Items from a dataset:
###

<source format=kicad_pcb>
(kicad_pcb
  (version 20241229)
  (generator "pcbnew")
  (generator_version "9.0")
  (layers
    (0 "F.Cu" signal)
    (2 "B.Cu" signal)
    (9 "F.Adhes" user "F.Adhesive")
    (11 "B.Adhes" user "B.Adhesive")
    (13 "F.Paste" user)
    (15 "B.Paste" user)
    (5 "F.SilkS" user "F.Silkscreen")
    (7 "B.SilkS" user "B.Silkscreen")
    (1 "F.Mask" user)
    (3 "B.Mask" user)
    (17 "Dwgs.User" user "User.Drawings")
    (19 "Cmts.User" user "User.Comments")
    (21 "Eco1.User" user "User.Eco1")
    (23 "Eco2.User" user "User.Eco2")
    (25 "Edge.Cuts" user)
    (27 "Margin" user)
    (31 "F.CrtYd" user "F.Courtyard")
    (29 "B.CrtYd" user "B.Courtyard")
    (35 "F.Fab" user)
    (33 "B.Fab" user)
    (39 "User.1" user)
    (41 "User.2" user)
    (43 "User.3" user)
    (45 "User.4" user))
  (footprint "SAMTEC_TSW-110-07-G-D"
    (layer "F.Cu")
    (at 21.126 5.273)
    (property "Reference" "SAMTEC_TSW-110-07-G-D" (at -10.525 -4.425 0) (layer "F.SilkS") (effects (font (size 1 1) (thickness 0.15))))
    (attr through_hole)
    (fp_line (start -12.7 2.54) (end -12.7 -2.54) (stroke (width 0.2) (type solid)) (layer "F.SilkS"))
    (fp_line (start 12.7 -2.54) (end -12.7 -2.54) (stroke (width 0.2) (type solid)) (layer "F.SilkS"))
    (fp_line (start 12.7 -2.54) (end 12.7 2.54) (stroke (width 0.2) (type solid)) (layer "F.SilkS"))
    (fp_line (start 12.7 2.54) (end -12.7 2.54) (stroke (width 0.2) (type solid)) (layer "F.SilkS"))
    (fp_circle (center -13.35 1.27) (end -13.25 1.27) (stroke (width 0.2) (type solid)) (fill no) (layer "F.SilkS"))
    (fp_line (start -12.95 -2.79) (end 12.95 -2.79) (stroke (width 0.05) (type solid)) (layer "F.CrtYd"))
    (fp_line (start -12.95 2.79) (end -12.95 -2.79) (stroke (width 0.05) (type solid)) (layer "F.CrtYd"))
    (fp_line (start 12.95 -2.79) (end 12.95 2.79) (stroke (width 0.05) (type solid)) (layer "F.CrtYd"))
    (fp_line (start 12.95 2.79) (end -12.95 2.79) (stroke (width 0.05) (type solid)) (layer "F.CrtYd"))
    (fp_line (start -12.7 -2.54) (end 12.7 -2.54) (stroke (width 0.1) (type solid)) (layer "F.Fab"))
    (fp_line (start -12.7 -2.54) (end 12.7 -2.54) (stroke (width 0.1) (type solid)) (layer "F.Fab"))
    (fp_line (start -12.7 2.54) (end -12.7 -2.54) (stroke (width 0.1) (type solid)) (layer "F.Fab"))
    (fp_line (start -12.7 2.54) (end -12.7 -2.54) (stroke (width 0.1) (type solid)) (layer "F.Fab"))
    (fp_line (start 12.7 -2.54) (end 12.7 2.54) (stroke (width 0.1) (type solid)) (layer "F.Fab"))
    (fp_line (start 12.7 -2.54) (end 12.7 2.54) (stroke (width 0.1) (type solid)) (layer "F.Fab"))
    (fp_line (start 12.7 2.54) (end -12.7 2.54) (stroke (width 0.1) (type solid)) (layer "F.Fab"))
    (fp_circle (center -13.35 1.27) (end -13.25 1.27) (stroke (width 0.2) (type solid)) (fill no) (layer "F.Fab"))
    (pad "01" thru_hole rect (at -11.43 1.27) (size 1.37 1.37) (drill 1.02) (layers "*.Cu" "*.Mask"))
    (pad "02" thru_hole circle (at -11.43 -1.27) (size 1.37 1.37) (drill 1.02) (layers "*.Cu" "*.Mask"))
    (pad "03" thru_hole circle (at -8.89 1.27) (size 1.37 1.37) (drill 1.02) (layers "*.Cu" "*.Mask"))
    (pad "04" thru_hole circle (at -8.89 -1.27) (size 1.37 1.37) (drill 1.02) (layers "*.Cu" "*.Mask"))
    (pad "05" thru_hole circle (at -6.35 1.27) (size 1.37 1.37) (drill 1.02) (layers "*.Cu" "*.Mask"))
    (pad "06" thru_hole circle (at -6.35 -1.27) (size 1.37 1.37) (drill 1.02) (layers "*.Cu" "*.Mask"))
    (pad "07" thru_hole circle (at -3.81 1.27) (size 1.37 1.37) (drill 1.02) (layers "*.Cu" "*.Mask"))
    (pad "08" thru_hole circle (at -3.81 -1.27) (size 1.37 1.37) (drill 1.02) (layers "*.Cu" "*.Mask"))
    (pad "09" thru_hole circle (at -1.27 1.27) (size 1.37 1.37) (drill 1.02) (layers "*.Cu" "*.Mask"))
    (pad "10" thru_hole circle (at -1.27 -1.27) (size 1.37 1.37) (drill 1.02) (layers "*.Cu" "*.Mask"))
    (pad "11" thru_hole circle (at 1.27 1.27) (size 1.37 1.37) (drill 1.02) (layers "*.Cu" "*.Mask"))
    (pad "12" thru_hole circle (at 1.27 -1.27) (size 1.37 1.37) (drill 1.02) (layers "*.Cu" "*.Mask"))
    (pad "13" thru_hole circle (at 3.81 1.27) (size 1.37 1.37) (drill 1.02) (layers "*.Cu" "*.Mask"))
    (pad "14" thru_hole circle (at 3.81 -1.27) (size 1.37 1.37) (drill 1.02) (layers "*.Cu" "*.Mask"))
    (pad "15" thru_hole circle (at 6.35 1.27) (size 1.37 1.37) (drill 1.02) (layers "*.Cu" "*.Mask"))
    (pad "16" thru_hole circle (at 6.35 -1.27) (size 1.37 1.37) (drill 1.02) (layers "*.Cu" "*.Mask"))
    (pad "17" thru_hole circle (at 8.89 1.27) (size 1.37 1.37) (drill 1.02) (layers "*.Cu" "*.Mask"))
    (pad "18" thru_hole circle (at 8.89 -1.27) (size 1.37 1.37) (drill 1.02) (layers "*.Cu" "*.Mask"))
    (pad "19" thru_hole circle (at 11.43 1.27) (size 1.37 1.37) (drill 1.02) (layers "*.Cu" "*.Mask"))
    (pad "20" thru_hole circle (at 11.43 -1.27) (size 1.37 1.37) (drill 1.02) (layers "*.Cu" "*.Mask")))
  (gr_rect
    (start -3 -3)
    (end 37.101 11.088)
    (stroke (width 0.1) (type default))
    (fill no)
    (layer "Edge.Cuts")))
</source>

###

→ WORK TO BE COMPLETED:
Filter the entries and copy each line with "Courtyard".

→ RESULT OF THIS TASK:
    (31 "F.CrtYd" user "F.Courtyard")
    (29 "B.CrtYd" user "B.Courtyard")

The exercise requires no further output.